> [TEXT EXCERPT]:
┏━━

Warren Buffett

Warren Buffett (born 1930) is a United States businessman, investor, speaker and philantropist. He is considered one of the most successful investors in the world, and serves as the chairman and CEO of the multinational conglomerate holding company Berkshire Hathaway.

Buffett developed an interest in investing in his youth. His investment philosophy is focused on value investing. In May 2019, his net worth was slightly below $90 billion.

Warren Buffet

Short facts about Warren Buffett

Name: Warren Edward Buffett

Born: 30 August, 1930 in Omaha, Nebraska, USA

Nationality: USA

Alma maters: University of Pennsylvania, University of Nebraska-Lincoln, Columbia University

Residence: Omaha, Nebraska, USA

Spouse: Susan Thompson (married 1952, she died in 2004), Astrid Menks (married 2006)

Children: Susan Alice Buffett, Howard Graham Buffett, Peter Buffett

Philantrophy

Buffet is a signer of The Giving Pledge and is committed to giving away most of his wealth instead of letting his children inherit it. Ha has stated that “I want to give my kids just enough so that they would feel that they could do anything, but not so much that they would feel like doing nothing“.

Buffett has a long history of philantrophy and founded charitable Buffett Foundation in 1964. Today, this foundation is named the Susan Thompson Buffett Foundation in honor of Susan Buffett who died in 2004. As of 2014, the Buffett Foundation ranked 4th among family foundations by grants paid.

┗━━

> [RECORDS SHOWN]:
┏━━

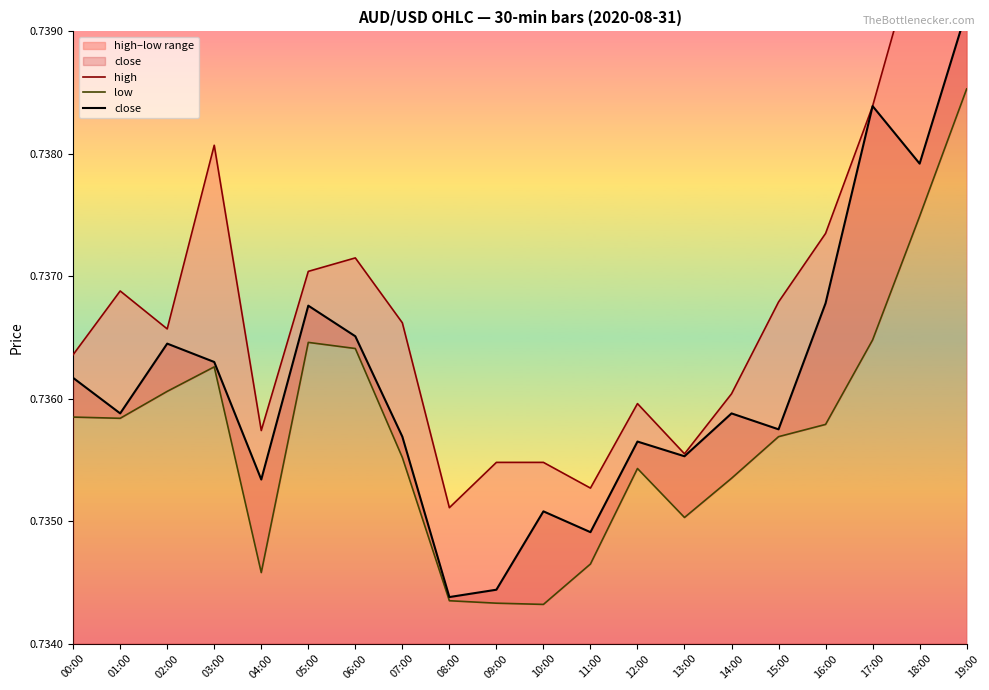

Count the high values in the range 0 to 1.

20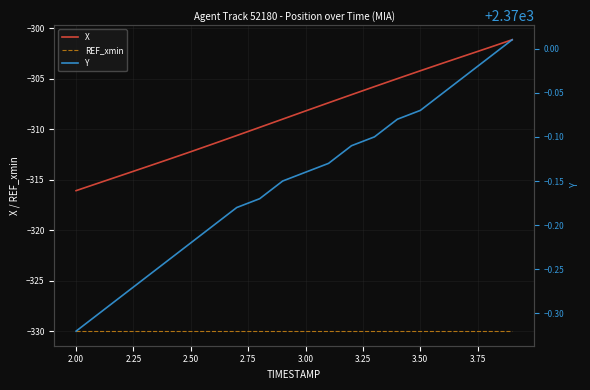

Rank the series by their maximum value, from lowest to highest.

REF_xmin, X, Y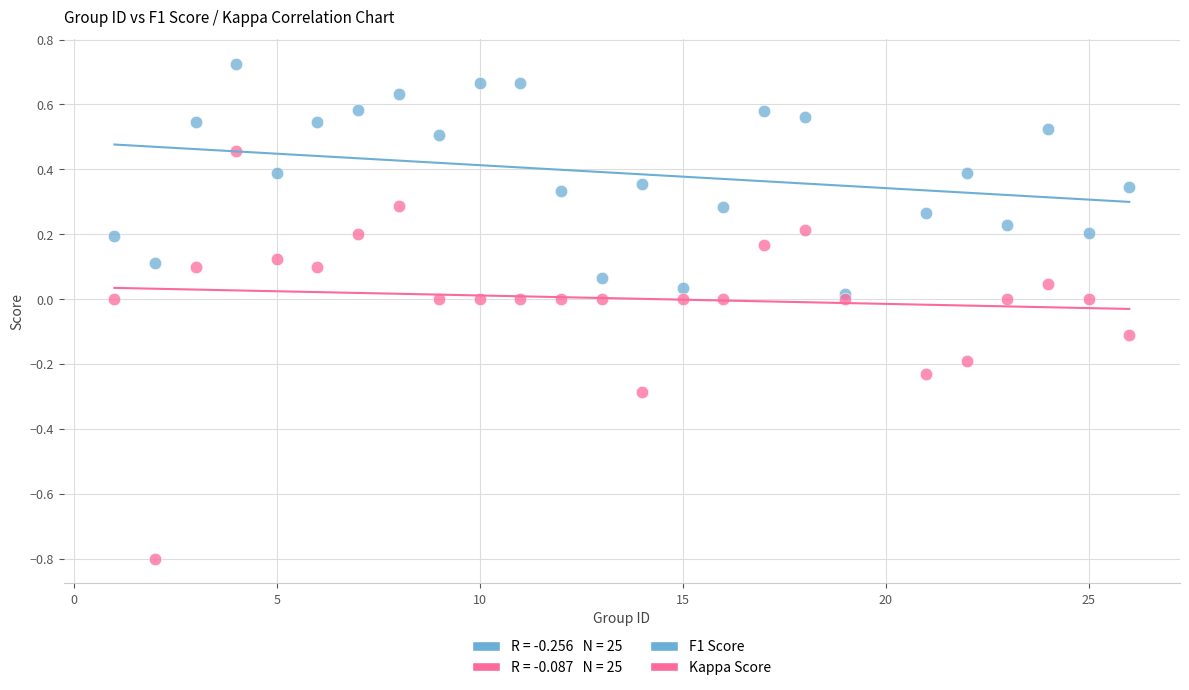

Which series has the largest Y range (max minus min)?

Kappa Score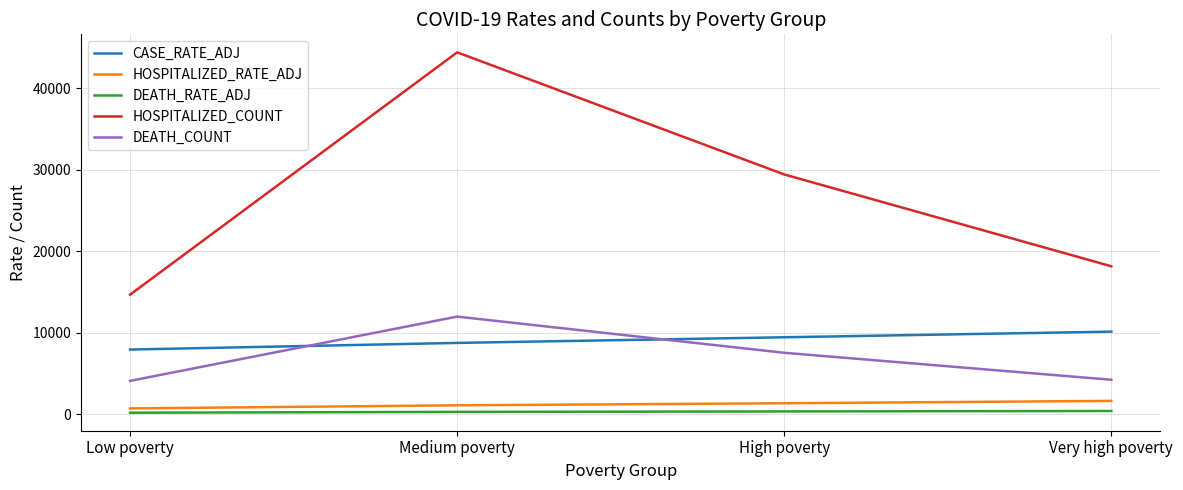

How many lines are shown in the chart?

5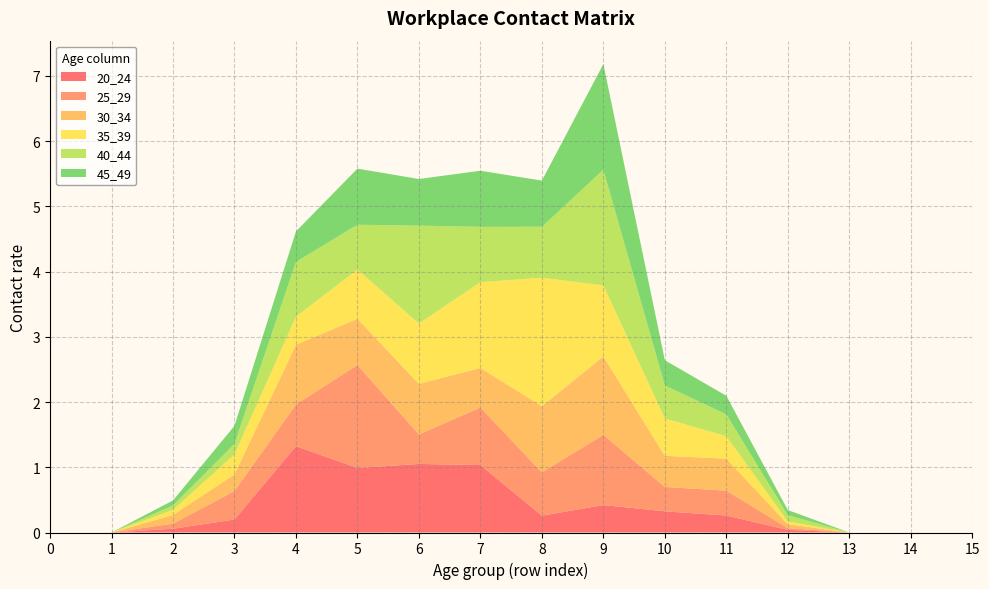

Reading right to left, what are all the values shown in this chart?

20_24: 0.0	0.0	0.0	0.0	0.3	0.3	0.4	0.3	1.0	1.1	1.0	1.3	0.2	0.1	0.0	0.0
25_29: 0.0	0.0	0.0	0.0	0.4	0.4	1.1	0.7	0.9	0.5	1.6	0.6	0.4	0.1	0.0	0.0
30_34: 0.0	0.0	0.0	0.1	0.5	0.5	1.2	1.0	0.6	0.8	0.7	0.9	0.3	0.1	0.0	0.0
35_39: 0.0	0.0	0.0	0.0	0.3	0.6	1.1	2.0	1.3	0.9	0.8	0.4	0.3	0.1	0.0	0.0
40_44: 0.0	0.0	0.0	0.1	0.3	0.5	1.8	0.8	0.8	1.5	0.7	0.8	0.2	0.1	0.0	0.0
45_49: 0.0	0.0	0.0	0.1	0.3	0.4	1.6	0.7	0.9	0.7	0.9	0.5	0.3	0.1	0.0	0.0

┗━━

> [ACTIVITY LIST]:
**a.** Summarize the Warren Buffett profile in two sentences.
**b.** Please copy everything in the Warren Buffett profile from "Warren Buffett (born" down to "company Berkshire Hathaway.".
This data comes from a different source than the text.

> [SOLUTION SET]:
**a.** Warren Buffett, born in 1930 in Omaha, Nebraska, is an American businessman and investor who serves as chairman and CEO of Berkshire Hathaway and follows a value investing philosophy. A signer of The Giving Pledge, he founded the Buffett Foundation in 1964, now named the Susan Thompson Buffett Foundation, and plans to give away most of his wealth rather than let his children inherit it.

**b.**
Warren Buffett (born 1930) is a United States businessman, investor, speaker and philantropist. He is considered one of the most successful investors in the world, and serves as the chairman and CEO of the multinational conglomerate holding company Berkshire Hathaway.